Mask mandates have become a source of tension. The governors of Texas, Florida, and Arizona have issued mandates banning masks from being mandated which have put school districts in those states in a challenging position. Arizona Governor Doug Ducey also recently announced that he would withhold funds from schools who implement a mask mandate.
Educators are known for making a way out of no way. Paris Independent School District in Texas found a way to circumvent Governor Abbott’s mask ban by adding masks to their dress code. They posted the following notice on the district’s website.
The Board of Trustees is concerned about the health and safety of its students and employees. The Board believes the dress code can be used to mitigate communicable health issues, and therefore has amended the PISD dress code to protect our students and employees. The Texas Governor does not have the authority to usurp the Board of Trustees’ exclusive power and duty to govern and oversee the management of the public schools of the district.
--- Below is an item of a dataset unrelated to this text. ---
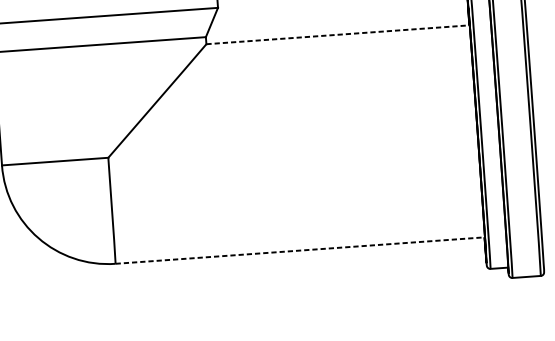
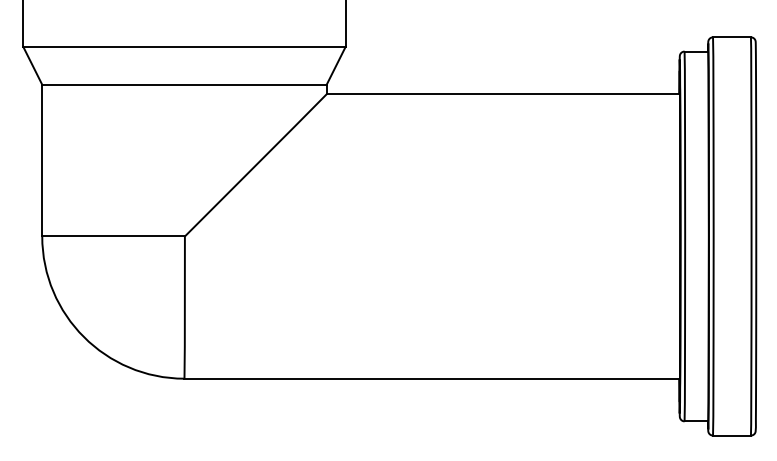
line: (338, 34) -> (503, 94), dashed -> solid
line: (300, 250) -> (432, 378), dashed -> solid

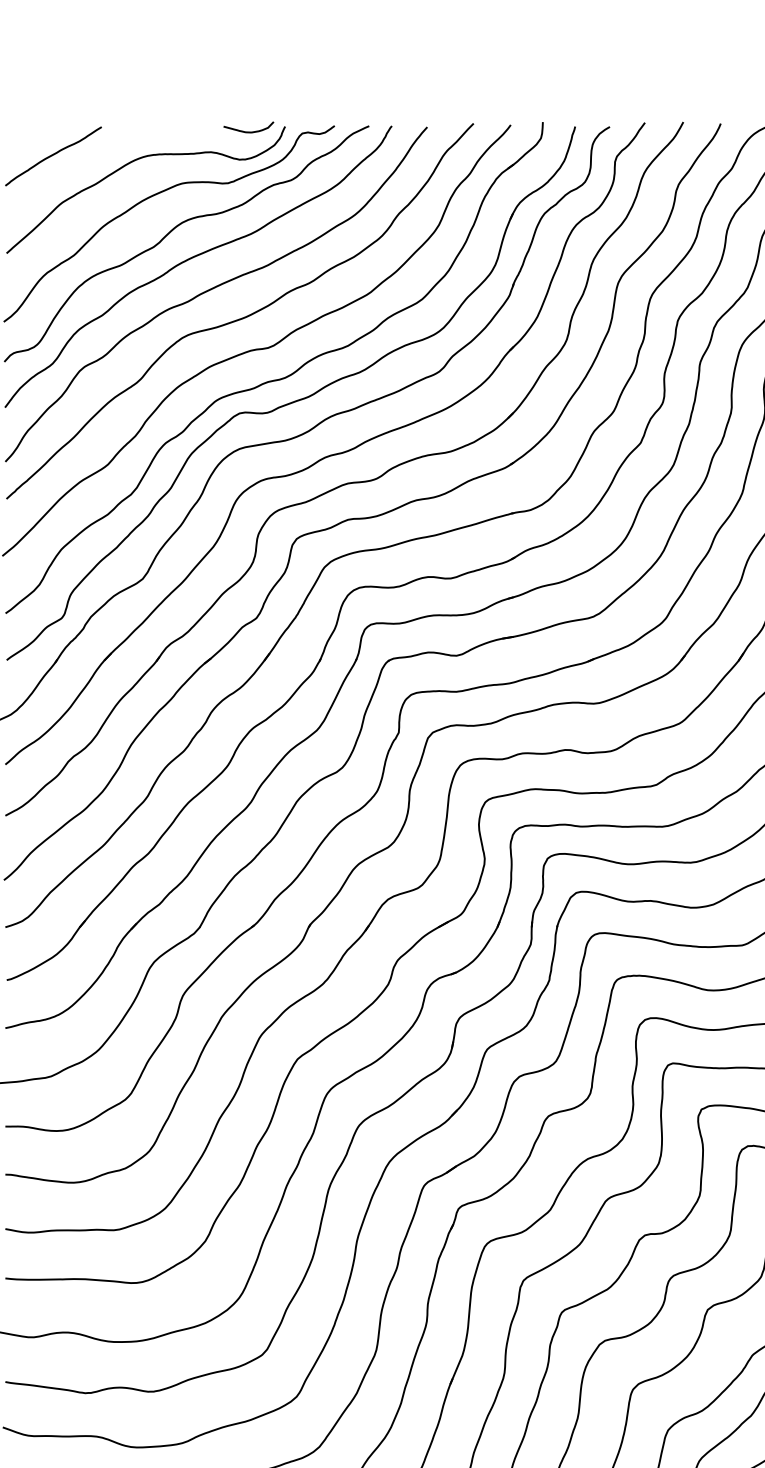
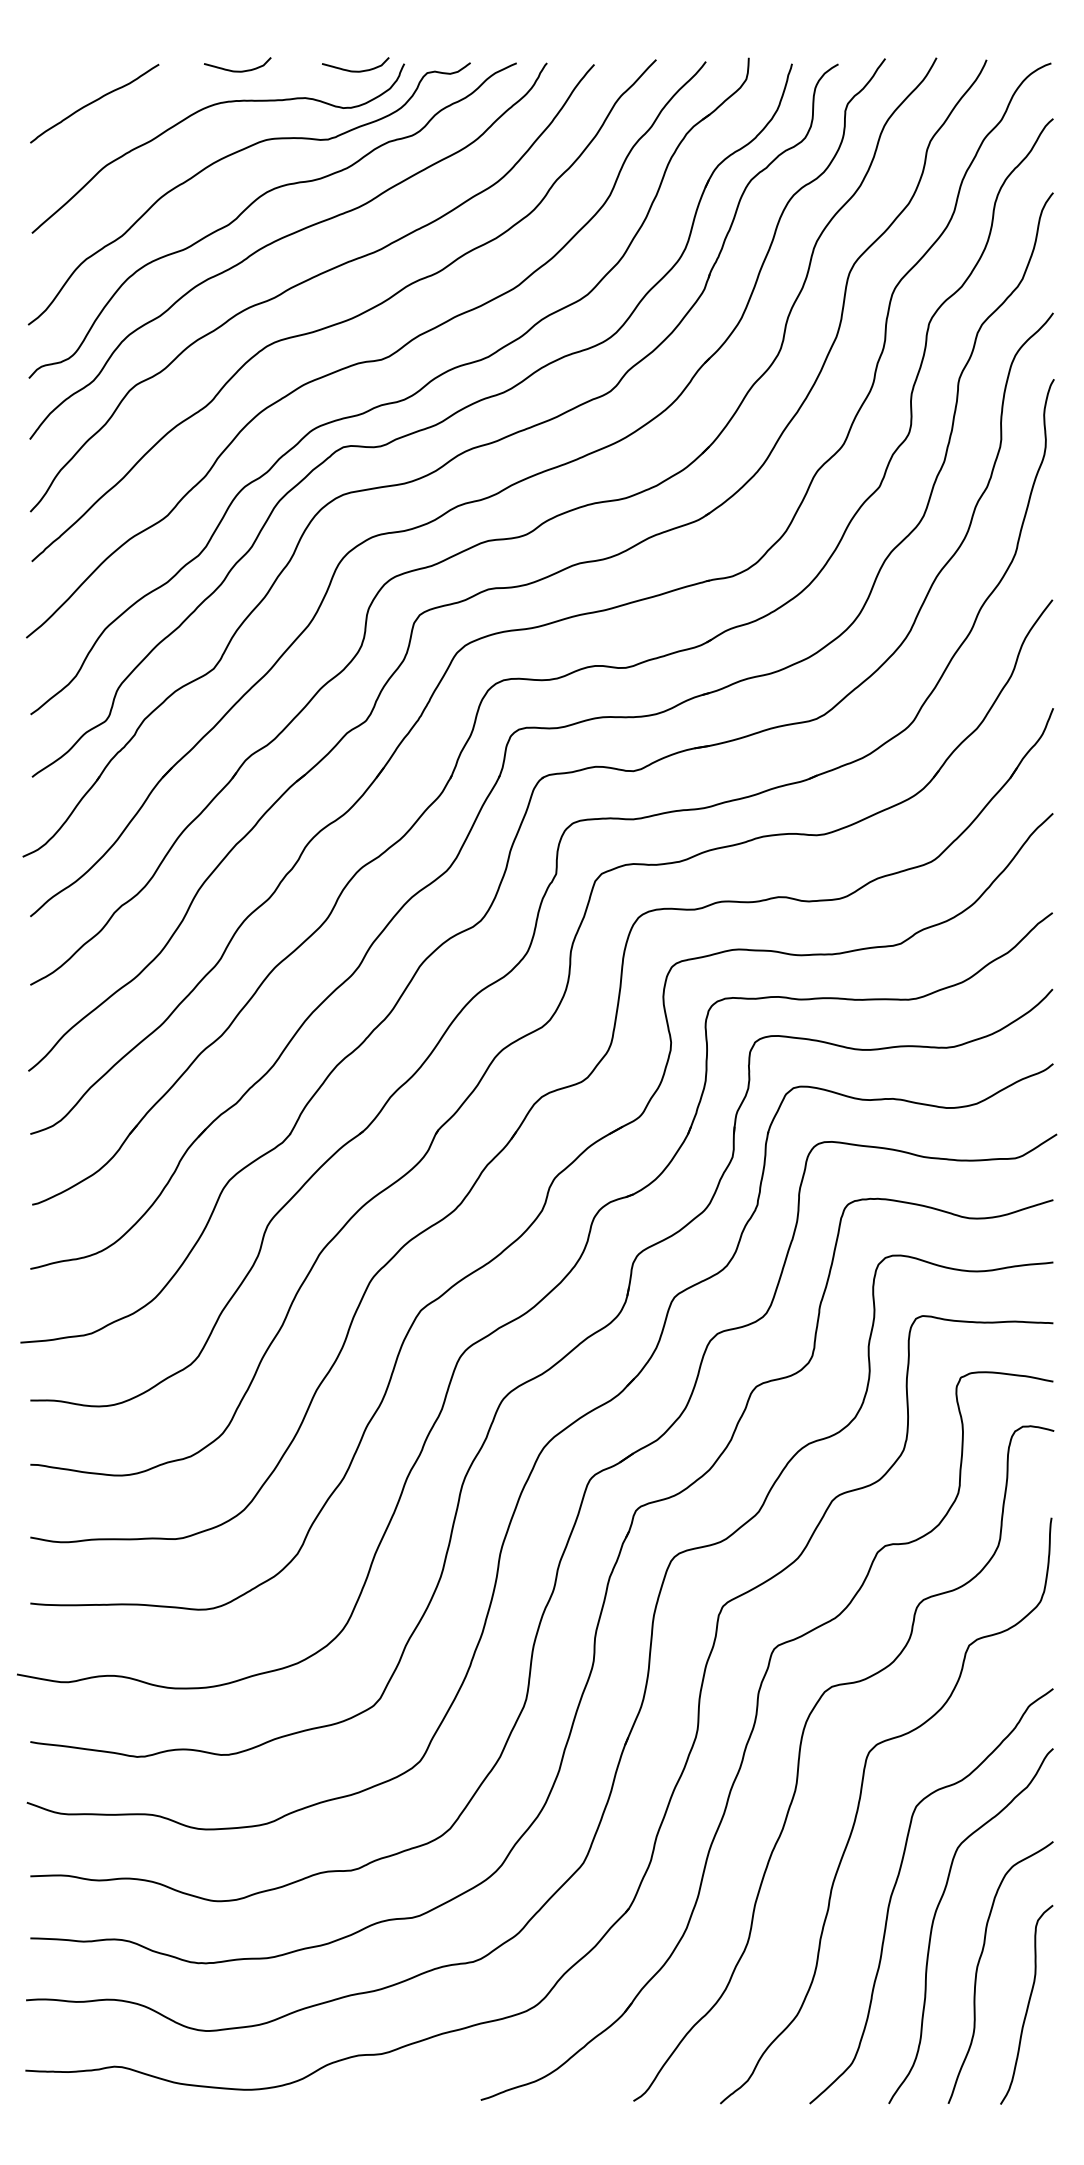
curve: (160, 131) -> (237, 70), added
Nothing in the Governor’s Executive Order 38 states he has suspended Chapter 11 of the Texas Education Code, and therefore the Board has elected to amend its dress code consistent with its statutory authority.
If dress codes are being updated to add masks, they should also be updated to remove problematic guidance. The PISD school board cited concerns for students “health and safety” as reasons for updating the dress code. Dress codes should support both physical and emotional health and safety.
The standard for dress codes should not be white children. When dress codes ban hairstyles typically worn by Black people such as braids, dreadlocks, afros, and twists, the unintended message sent to Black children is there is something wrong with their hair. It sends the message that Black hair is unacceptable. Making children feel as if a part of them is unacceptable negatively impacts their mental health.
Reasons behind some guidance about hair does not hold up to scrutiny. Afros obstructs the views of the board. Let’s problem solve. Maybe a desk or two could be shifted to solve that problem. Those hairstyles look unkempt. Don’t get me wrong there are some Black people who are not caring for their hair like they should but most people do. Labeling Black hair as unkempt is a personal issue and those people need to think about why straight hair is their standard.
What about hoodies? Some schools ban sweatshirts with hoods or even ban students from putting hoods on their heads. A common reason is being able to see students’ faces. How does this guidance stand up to scrutiny when students are being required to cover part of their faces with face masks? Surprise, surprise teachers can still see enough of the students’ faces to be able to teach them. Sometimes children are more comfortable with a hood on their heads. Putting the spotlight on a child’s hoodie is unnecessary and could impact the student in a negative way.
It is great that schools have found a way to ensure students have a low risk of catching or spreading COVID-19, but it is just as important for schools to take a complete inventory of their dress codes and update them to ensure students won’t be harmed emotionally either.